## REQUIRED ACTION
Print, without any change, everything from the start of the rows down to and including the line that contains "une panne. Simple ou complexe, vous pouvez".

───── GIVEN RECORDS

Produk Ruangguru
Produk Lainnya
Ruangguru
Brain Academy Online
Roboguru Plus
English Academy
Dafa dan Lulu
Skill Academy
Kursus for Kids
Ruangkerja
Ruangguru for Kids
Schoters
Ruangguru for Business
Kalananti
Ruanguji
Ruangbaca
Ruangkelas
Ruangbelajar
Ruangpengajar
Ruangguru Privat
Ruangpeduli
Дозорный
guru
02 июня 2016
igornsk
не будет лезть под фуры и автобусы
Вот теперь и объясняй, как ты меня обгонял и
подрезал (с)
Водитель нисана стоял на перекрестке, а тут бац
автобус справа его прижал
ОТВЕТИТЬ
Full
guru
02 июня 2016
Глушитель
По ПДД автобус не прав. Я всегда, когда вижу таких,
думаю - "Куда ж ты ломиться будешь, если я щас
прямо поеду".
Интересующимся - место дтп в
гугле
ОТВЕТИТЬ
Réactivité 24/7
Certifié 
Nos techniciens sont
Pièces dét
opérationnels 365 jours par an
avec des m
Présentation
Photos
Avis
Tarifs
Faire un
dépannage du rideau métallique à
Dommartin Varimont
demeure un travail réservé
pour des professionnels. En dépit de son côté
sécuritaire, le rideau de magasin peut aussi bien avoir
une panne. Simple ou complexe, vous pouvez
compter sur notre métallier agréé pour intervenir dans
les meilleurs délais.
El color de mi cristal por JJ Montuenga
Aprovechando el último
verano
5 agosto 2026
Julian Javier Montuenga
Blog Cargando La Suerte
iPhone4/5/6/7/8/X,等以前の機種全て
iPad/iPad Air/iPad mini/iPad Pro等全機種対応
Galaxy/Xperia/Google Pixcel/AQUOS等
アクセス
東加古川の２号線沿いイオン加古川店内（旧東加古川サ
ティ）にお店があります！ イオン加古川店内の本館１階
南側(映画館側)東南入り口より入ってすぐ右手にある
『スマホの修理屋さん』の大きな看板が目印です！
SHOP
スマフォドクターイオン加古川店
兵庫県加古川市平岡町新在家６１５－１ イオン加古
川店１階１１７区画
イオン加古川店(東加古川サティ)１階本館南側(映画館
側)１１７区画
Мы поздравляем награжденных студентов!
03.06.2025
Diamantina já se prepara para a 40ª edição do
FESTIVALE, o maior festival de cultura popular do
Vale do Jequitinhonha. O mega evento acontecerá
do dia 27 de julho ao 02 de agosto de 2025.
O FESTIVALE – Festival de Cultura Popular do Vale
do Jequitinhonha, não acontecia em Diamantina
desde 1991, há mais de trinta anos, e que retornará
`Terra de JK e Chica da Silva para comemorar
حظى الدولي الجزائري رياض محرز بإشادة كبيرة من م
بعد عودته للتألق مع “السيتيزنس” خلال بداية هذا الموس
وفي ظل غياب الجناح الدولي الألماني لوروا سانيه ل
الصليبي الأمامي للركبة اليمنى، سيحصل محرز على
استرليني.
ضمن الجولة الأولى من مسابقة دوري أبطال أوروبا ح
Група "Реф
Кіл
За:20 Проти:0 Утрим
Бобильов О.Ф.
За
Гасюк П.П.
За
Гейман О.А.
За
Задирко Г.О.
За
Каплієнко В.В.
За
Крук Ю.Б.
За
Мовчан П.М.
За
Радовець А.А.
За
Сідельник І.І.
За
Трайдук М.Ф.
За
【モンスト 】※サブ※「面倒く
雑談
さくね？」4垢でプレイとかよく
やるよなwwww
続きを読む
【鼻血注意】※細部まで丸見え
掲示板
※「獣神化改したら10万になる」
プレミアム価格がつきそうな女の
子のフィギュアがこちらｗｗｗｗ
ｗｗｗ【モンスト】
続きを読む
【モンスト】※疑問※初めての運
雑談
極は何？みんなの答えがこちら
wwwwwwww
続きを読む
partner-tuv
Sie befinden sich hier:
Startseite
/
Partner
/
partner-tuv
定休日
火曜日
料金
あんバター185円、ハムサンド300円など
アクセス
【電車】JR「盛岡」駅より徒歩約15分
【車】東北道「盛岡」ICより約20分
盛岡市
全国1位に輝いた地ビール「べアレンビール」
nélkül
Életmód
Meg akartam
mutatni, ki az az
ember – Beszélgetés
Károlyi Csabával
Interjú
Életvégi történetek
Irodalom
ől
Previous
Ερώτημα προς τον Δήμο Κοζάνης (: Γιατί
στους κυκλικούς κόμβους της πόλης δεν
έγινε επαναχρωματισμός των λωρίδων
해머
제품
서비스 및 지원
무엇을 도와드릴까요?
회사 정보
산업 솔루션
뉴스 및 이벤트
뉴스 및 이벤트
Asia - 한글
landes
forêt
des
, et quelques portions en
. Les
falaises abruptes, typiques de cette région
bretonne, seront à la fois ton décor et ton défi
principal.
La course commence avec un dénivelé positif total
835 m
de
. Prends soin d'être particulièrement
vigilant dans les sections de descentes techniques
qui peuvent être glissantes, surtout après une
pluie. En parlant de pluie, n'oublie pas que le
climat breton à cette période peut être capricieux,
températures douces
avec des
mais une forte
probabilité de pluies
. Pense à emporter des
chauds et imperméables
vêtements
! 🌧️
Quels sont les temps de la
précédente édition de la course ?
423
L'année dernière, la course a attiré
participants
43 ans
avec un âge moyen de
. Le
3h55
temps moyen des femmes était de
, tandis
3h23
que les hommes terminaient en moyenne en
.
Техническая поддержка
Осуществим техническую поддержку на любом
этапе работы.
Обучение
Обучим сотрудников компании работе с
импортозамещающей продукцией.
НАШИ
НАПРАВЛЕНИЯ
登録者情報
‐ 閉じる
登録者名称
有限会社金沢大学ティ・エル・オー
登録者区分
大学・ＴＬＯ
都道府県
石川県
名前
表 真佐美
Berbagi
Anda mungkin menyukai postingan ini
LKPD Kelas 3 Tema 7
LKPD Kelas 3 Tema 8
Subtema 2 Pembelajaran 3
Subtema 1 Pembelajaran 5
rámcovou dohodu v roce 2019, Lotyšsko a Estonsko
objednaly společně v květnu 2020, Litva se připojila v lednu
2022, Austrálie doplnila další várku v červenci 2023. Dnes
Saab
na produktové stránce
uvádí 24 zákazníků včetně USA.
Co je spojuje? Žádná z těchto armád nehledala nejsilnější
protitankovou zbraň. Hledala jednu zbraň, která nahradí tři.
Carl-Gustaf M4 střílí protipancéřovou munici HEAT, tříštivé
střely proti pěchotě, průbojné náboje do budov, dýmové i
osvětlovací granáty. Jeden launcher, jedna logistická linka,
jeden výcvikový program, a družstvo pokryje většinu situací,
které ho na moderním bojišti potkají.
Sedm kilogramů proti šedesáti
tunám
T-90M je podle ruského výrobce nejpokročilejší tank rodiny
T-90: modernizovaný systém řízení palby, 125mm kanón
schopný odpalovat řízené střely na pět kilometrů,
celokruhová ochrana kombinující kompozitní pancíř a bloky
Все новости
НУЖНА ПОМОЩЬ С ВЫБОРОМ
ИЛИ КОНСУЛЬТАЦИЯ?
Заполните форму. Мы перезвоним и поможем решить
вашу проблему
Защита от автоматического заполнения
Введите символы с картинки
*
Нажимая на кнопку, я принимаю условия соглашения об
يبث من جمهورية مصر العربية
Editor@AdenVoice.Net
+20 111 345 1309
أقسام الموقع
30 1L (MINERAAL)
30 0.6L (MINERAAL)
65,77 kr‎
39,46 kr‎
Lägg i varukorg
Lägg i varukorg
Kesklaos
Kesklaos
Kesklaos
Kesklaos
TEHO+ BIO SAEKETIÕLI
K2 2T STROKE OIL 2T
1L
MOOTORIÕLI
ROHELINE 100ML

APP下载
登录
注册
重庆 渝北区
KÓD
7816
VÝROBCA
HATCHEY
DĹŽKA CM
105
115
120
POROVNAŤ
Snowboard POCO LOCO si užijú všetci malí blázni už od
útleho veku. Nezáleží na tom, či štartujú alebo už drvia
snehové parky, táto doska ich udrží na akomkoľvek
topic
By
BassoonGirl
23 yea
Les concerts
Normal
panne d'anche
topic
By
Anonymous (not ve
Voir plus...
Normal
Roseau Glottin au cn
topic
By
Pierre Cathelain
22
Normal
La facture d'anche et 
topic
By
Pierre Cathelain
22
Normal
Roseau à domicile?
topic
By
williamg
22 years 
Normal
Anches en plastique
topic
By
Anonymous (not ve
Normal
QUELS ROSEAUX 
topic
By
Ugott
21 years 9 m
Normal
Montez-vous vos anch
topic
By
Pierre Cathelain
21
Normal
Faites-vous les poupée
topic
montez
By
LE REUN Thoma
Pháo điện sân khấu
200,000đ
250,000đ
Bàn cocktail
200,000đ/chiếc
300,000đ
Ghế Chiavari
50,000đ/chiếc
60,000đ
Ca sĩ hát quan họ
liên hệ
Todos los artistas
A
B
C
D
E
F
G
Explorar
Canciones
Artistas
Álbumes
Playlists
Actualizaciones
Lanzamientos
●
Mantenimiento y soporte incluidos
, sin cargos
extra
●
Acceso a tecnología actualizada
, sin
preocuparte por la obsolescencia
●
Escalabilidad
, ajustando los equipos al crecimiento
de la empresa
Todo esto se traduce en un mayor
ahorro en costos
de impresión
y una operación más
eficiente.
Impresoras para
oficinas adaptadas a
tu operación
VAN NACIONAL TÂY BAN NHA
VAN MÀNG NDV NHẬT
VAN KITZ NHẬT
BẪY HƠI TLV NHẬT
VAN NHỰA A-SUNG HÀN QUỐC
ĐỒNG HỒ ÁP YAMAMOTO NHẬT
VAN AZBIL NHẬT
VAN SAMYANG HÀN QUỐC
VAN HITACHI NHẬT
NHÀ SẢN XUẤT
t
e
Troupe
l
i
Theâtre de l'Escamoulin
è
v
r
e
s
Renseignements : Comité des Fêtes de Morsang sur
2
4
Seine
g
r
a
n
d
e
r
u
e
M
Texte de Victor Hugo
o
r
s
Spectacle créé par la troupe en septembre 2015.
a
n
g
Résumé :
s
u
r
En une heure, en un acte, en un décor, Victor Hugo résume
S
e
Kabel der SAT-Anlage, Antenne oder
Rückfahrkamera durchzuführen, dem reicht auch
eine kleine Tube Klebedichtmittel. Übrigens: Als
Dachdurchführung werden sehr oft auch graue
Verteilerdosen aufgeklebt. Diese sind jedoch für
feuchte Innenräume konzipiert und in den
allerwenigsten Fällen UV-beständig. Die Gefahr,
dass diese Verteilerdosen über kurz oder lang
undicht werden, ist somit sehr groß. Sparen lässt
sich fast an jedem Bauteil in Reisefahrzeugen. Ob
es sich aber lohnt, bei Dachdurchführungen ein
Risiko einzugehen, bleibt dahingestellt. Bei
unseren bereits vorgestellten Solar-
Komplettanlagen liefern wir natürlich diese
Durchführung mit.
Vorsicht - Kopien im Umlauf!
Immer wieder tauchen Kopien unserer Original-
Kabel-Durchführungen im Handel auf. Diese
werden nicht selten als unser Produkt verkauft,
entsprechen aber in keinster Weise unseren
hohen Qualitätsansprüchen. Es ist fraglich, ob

──────────

## WRITTEN RESPONSE
Produk Ruangguru
Produk Lainnya
Ruangguru
Brain Academy Online
Roboguru Plus
English Academy
Dafa dan Lulu
Skill Academy
Kursus for Kids
Ruangkerja
Ruangguru for Kids
Schoters
Ruangguru for Business
Kalananti
Ruanguji
Ruangbaca
Ruangkelas
Ruangbelajar
Ruangpengajar
Ruangguru Privat
Ruangpeduli
Дозорный
guru
02 июня 2016
igornsk
не будет лезть под фуры и автобусы
Вот теперь и объясняй, как ты меня обгонял и
подрезал (с)
Водитель нисана стоял на перекрестке, а тут бац
автобус справа его прижал
ОТВЕТИТЬ
Full
guru
02 июня 2016
Глушитель
По ПДД автобус не прав. Я всегда, когда вижу таких,
думаю - "Куда ж ты ломиться будешь, если я щас
прямо поеду".
Интересующимся - место дтп в
гугле
ОТВЕТИТЬ
Réactivité 24/7
Certifié 
Nos techniciens sont
Pièces dét
opérationnels 365 jours par an
avec des m
Présentation
Photos
Avis
Tarifs
Faire un
dépannage du rideau métallique à
Dommartin Varimont
demeure un travail réservé
pour des professionnels. En dépit de son côté
sécuritaire, le rideau de magasin peut aussi bien avoir
une panne. Simple ou complexe, vous pouvez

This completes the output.